Task directions — Please copy the lines below without a single change.

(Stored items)
* * *

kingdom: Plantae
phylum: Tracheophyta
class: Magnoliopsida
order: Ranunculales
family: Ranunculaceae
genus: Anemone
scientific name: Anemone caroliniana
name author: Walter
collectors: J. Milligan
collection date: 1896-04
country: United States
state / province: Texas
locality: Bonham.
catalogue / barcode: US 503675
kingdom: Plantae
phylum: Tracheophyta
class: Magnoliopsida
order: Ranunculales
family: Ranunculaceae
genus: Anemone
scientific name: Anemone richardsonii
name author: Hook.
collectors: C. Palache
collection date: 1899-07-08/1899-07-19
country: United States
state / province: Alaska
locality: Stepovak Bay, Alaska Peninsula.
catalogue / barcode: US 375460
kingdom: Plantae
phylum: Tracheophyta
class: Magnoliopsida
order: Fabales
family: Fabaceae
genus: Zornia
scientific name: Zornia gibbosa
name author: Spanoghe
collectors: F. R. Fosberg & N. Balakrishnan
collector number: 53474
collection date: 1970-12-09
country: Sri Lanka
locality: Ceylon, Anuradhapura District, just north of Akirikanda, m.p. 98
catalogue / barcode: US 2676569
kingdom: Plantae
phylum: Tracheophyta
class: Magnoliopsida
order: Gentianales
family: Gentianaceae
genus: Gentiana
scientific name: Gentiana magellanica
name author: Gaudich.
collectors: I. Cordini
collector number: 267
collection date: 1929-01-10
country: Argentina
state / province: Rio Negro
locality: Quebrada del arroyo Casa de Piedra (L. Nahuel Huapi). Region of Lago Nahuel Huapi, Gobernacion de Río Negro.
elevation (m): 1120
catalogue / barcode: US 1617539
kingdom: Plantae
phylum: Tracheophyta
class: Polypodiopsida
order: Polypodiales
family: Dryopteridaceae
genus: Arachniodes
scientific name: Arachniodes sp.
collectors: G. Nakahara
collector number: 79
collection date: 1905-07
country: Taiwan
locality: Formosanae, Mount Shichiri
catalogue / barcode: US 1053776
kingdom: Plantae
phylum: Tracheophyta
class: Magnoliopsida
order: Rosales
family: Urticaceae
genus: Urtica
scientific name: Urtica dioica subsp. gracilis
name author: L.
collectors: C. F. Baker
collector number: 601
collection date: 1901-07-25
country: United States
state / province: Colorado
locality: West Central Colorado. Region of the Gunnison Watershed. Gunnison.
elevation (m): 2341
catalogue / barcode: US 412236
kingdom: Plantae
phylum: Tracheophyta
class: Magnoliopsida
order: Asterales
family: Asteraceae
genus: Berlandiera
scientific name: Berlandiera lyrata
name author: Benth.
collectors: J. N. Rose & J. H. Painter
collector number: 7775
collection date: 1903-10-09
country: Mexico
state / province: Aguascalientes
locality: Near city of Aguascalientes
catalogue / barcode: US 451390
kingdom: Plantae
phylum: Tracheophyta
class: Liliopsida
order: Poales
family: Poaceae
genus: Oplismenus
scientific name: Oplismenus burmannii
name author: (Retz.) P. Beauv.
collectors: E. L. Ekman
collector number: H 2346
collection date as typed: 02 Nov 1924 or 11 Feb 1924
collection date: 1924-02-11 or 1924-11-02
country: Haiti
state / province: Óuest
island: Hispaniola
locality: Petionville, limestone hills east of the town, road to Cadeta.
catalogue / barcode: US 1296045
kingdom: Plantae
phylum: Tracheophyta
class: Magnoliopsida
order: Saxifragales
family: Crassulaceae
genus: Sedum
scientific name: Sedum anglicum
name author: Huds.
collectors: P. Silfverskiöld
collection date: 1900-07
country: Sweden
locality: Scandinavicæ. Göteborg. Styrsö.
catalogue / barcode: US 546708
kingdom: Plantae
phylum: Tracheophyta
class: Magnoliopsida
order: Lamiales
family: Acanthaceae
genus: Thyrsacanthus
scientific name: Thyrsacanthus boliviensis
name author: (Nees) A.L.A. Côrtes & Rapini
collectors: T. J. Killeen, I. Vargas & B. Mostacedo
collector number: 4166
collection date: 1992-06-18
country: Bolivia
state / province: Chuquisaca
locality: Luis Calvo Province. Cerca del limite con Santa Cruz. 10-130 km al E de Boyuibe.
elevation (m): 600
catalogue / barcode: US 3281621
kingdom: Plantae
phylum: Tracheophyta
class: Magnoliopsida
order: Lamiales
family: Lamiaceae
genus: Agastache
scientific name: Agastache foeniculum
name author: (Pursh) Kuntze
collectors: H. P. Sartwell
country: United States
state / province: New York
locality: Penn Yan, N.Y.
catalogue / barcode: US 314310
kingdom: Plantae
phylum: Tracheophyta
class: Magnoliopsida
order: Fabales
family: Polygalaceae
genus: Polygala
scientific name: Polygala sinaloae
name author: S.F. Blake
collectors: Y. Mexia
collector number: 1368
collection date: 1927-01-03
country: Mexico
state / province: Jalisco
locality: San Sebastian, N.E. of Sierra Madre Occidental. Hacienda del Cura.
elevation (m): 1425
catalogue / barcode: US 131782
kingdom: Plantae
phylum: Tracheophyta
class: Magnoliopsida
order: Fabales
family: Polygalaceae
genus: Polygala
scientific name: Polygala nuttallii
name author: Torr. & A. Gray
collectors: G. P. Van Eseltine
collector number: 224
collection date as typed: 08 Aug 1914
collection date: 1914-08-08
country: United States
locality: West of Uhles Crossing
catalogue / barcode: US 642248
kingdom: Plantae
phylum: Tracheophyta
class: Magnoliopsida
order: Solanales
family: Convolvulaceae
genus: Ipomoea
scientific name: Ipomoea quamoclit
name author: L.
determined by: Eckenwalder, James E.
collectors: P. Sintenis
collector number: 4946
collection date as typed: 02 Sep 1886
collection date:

* * *

In response —
kingdom: Plantae
phylum: Tracheophyta
class: Magnoliopsida
order: Ranunculales
family: Ranunculaceae
genus: Anemone
scientific name: Anemone caroliniana
name author: Walter
collectors: J. Milligan
collection date: 1896-04
country: United States
state / province: Texas
locality: Bonham.
catalogue / barcode: US 503675
kingdom: Plantae
phylum: Tracheophyta
class: Magnoliopsida
order: Ranunculales
family: Ranunculaceae
genus: Anemone
scientific name: Anemone richardsonii
name author: Hook.
collectors: C. Palache
collection date: 1899-07-08/1899-07-19
country: United States
state / province: Alaska
locality: Stepovak Bay, Alaska Peninsula.
catalogue / barcode: US 375460
kingdom: Plantae
phylum: Tracheophyta
class: Magnoliopsida
order: Fabales
family: Fabaceae
genus: Zornia
scientific name: Zornia gibbosa
name author: Spanoghe
collectors: F. R. Fosberg & N. Balakrishnan
collector number: 53474
collection date: 1970-12-09
country: Sri Lanka
locality: Ceylon, Anuradhapura District, just north of Akirikanda, m.p. 98
catalogue / barcode: US 2676569
kingdom: Plantae
phylum: Tracheophyta
class: Magnoliopsida
order: Gentianales
family: Gentianaceae
genus: Gentiana
scientific name: Gentiana magellanica
name author: Gaudich.
collectors: I. Cordini
collector number: 267
collection date: 1929-01-10
country: Argentina
state / province: Rio Negro
locality: Quebrada del arroyo Casa de Piedra (L. Nahuel Huapi). Region of Lago Nahuel Huapi, Gobernacion de Río Negro.
elevation (m): 1120
catalogue / barcode: US 1617539
kingdom: Plantae
phylum: Tracheophyta
class: Polypodiopsida
order: Polypodiales
family: Dryopteridaceae
genus: Arachniodes
scientific name: Arachniodes sp.
collectors: G. Nakahara
collector number: 79
collection date: 1905-07
country: Taiwan
locality: Formosanae, Mount Shichiri
catalogue / barcode: US 1053776
kingdom: Plantae
phylum: Tracheophyta
class: Magnoliopsida
order: Rosales
family: Urticaceae
genus: Urtica
scientific name: Urtica dioica subsp. gracilis
name author: L.
collectors: C. F. Baker
collector number: 601
collection date: 1901-07-25
country: United States
state / province: Colorado
locality: West Central Colorado. Region of the Gunnison Watershed. Gunnison.
elevation (m): 2341
catalogue / barcode: US 412236
kingdom: Plantae
phylum: Tracheophyta
class: Magnoliopsida
order: Asterales
family: Asteraceae
genus: Berlandiera
scientific name: Berlandiera lyrata
name author: Benth.
collectors: J. N. Rose & J. H. Painter
collector number: 7775
collection date: 1903-10-09
country: Mexico
state / province: Aguascalientes
locality: Near city of Aguascalientes
catalogue / barcode: US 451390
kingdom: Plantae
phylum: Tracheophyta
class: Liliopsida
order: Poales
family: Poaceae
genus: Oplismenus
scientific name: Oplismenus burmannii
name author: (Retz.) P. Beauv.
collectors: E. L. Ekman
collector number: H 2346
collection date as typed: 02 Nov 1924 or 11 Feb 1924
collection date: 1924-02-11 or 1924-11-02
country: Haiti
state / province: Óuest
island: Hispaniola
locality: Petionville, limestone hills east of the town, road to Cadeta.
catalogue / barcode: US 1296045
kingdom: Plantae
phylum: Tracheophyta
class: Magnoliopsida
order: Saxifragales
family: Crassulaceae
genus: Sedum
scientific name: Sedum anglicum
name author: Huds.
collectors: P. Silfverskiöld
collection date: 1900-07
country: Sweden
locality: Scandinavicæ. Göteborg. Styrsö.
catalogue / barcode: US 546708
kingdom: Plantae
phylum: Tracheophyta
class: Magnoliopsida
order: Lamiales
family: Acanthaceae
genus: Thyrsacanthus
scientific name: Thyrsacanthus boliviensis
name author: (Nees) A.L.A. Côrtes & Rapini
collectors: T. J. Killeen, I. Vargas & B. Mostacedo
collector number: 4166
collection date: 1992-06-18
country: Bolivia
state / province: Chuquisaca
locality: Luis Calvo Province. Cerca del limite con Santa Cruz. 10-130 km al E de Boyuibe.
elevation (m): 600
catalogue / barcode: US 3281621
kingdom: Plantae
phylum: Tracheophyta
class: Magnoliopsida
order: Lamiales
family: Lamiaceae
genus: Agastache
scientific name: Agastache foeniculum
name author: (Pursh) Kuntze
collectors: H. P. Sartwell
country: United States
state / province: New York
locality: Penn Yan, N.Y.
catalogue / barcode: US 314310
kingdom: Plantae
phylum: Tracheophyta
class: Magnoliopsida
order: Fabales
family: Polygalaceae
genus: Polygala
scientific name: Polygala sinaloae
name author: S.F. Blake
collectors: Y. Mexia
collector number: 1368
collection date: 1927-01-03
country: Mexico
state / province: Jalisco
locality: San Sebastian, N.E. of Sierra Madre Occidental. Hacienda del Cura.
elevation (m): 1425
catalogue / barcode: US 131782
kingdom: Plantae
phylum: Tracheophyta
class: Magnoliopsida
order: Fabales
family: Polygalaceae
genus: Polygala
scientific name: Polygala nuttallii
name author: Torr. & A. Gray
collectors: G. P. Van Eseltine
collector number: 224
collection date as typed: 08 Aug 1914
collection date: 1914-08-08
country: United States
locality: West of Uhles Crossing
catalogue / barcode: US 642248
kingdom: Plantae
phylum: Tracheophyta
class: Magnoliopsida
order: Solanales
family: Convolvulaceae
genus: Ipomoea
scientific name: Ipomoea quamoclit
name author: L.
determined by: Eckenwalder, James E.
collectors: P. Sintenis
collector number: 4946
collection date as typed: 02 Sep 1886
collection date:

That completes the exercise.